Nidal: We talk very regularly and directly. We try to help each other with constructive criticism, as he will get enough negative feedback from all over.

Omar: In the early stages of my mother’s plays, when she’s still conceiving the work, that’s when we have most of our discussions. I ask questions about the narrative and the ideas, and we have very frank exchanges. I have some experience as a writer of drama at this point, so it’s fun to workshop ideas and discuss different dramatic possibilities.

Do you feel that gender equality is improving in the region?

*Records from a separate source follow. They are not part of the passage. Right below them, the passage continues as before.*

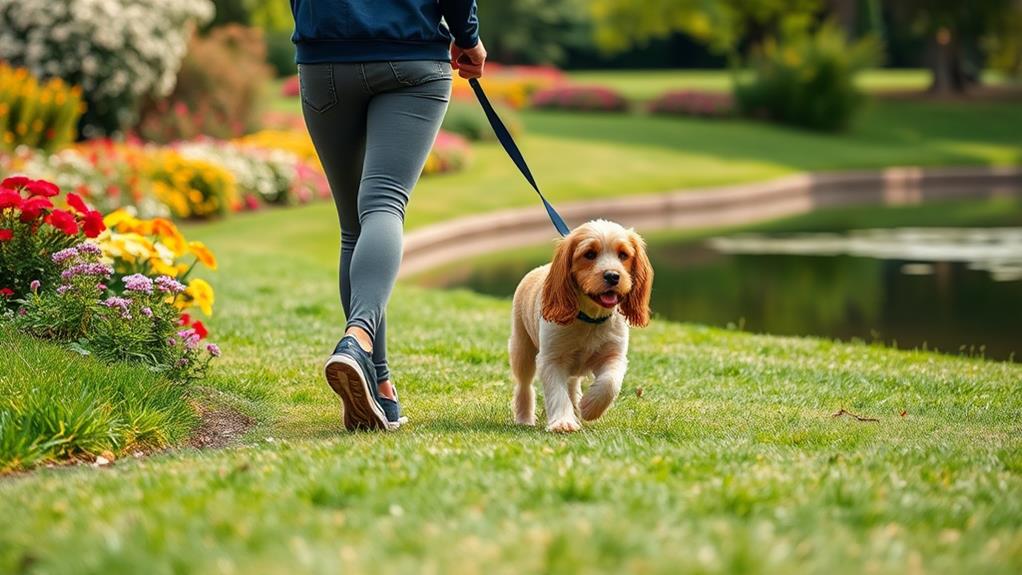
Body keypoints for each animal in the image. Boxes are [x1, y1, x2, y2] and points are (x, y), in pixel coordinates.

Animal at [508, 219, 654, 433]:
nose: (612, 276)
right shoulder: (551, 359)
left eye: (623, 255)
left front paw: (589, 407)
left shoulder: (614, 355)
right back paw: (524, 418)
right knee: (524, 385)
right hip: (522, 349)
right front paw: (563, 422)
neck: (590, 319)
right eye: (590, 254)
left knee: (571, 383)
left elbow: (609, 383)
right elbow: (557, 392)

Nidal: No. It’s becoming worse, because of fundamentalism and sectarianism and racism. A woman is not paid as well as a man, she doesn’t have freedom of travel, she doesn’t have the same opportunities. Women are tied into tribal laws and family entanglements. That’s because we don’t have citizenship in the Arab world, where the same law applies to everyone. Here in Lebanon, for example, we don’t have civil marriage. Without something fundamental like that, how can you have equality? The woman who is oppressed in the Arab world is our mother, our sister, our daughter, our aunt. Why do men want oppressed and unhappy women to live with them? This is a big question about men’s psychological behaviour.

Omar: There are minimal improvements, but honestly the state of gender equality in the region is a disgrace.